Start of PROVIDED RECORDS
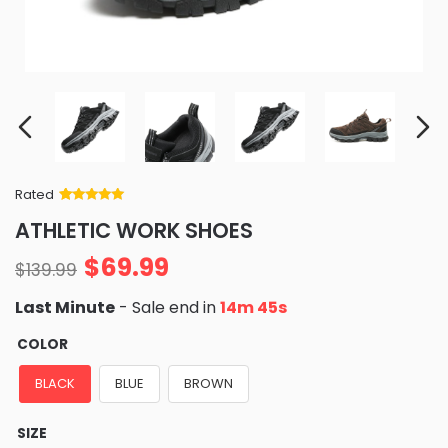
Rated
Rated
34
5
out
ATHLETIC WORK SHOES
of 5 based
on
customer
$
69.99
ratings
$
139.99
Last Minute
- Sale end in
14m 44s
COLOR
BLACK
BLUE
BROWN
SIZE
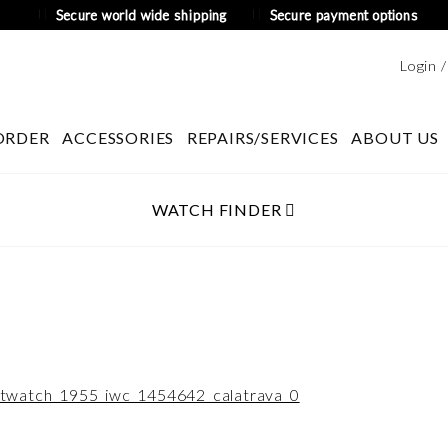
Secure world wide shipping
Secure payment options
Login 
ORDER
ACCESSORIES
REPAIRS/SERVICES
ABOUT US
WATCH FINDER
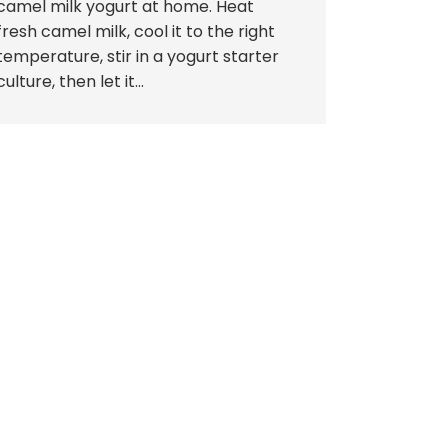
camel milk yogurt at home. Heat
fresh camel milk, cool it to the right
temperature, stir in a yogurt starter
culture, then let it...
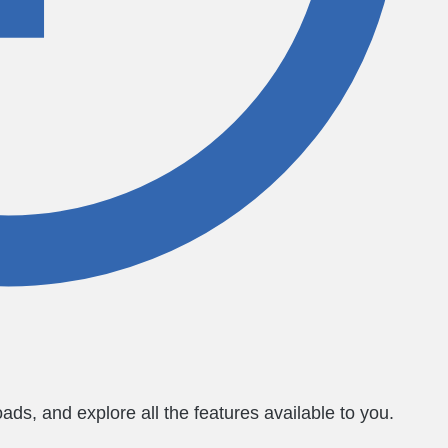
ds, and explore all the features available to you.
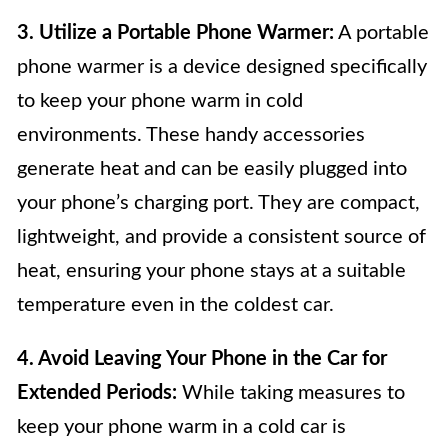
3. Utilize a Portable Phone Warmer:
A portable
phone warmer is a device designed specifically
to keep your phone warm in cold
environments. These handy accessories
generate heat and can be easily plugged into
your phone’s charging port. They are compact,
lightweight, and provide a consistent source of
heat, ensuring your phone stays at a suitable
temperature even in the coldest car.
4. Avoid Leaving Your Phone in the Car for
Extended Periods:
While taking measures to
keep your phone warm in a cold car is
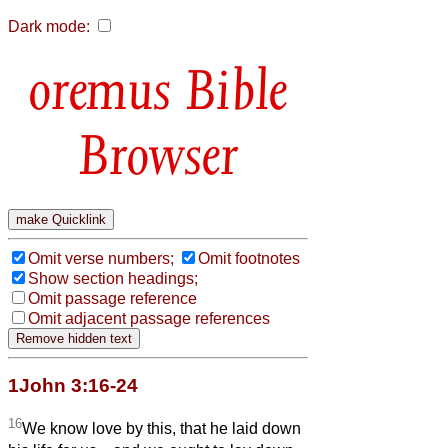
Dark mode:
Bible
Browser
Omit verse numbers;
Omit footnotes
Show section headings;
Omit passage reference
Omit adjacent passage references
1John 3:16-24
16
We know love by this, that he laid down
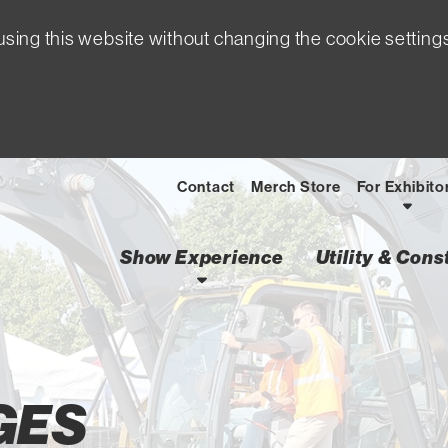
sing this website without changing the cookie setting
Contact
Merch Store
For Exhibito
Show Experience
Utility & Con
GES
End of PROVIDED RECORDS
_WRITTEN TASK_
Word for word, repeat each record above; leave out every picture.

_FINAL ANSWER_
Rated
Rated
34
5
out
ATHLETIC WORK SHOES
of 5 based
on
customer
$
69.99
ratings
$
139.99
Last Minute
- Sale end in
14m 44s
COLOR
BLACK
BLUE
BROWN
SIZE
Secure world wide shipping
Secure payment options
Login 
ORDER
ACCESSORIES
REPAIRS/SERVICES
ABOUT US
WATCH FINDER
camel milk yogurt at home. Heat
fresh camel milk, cool it to the right
temperature, stir in a yogurt starter
culture, then let it...
ds, and explore all the features available to you.
3. Utilize a Portable Phone Warmer:
A portable
phone warmer is a device designed specifically
to keep your phone warm in cold
environments. These handy accessories
generate heat and can be easily plugged into
your phone’s charging port. They are compact,
lightweight, and provide a consistent source of
heat, ensuring your phone stays at a suitable
temperature even in the coldest car.
4. Avoid Leaving Your Phone in the Car for
Extended Periods:
While taking measures to
keep your phone warm in a cold car is
Dark mode:
Bible
Browser
Omit verse numbers;
Omit footnotes
Show section headings;
Omit passage reference
Omit adjacent passage references
1John 3:16-24
16
We know love by this, that he laid down
sing this website without changing the cookie setting
Contact
Merch Store
For Exhibito
Show Experience
Utility & Con
GES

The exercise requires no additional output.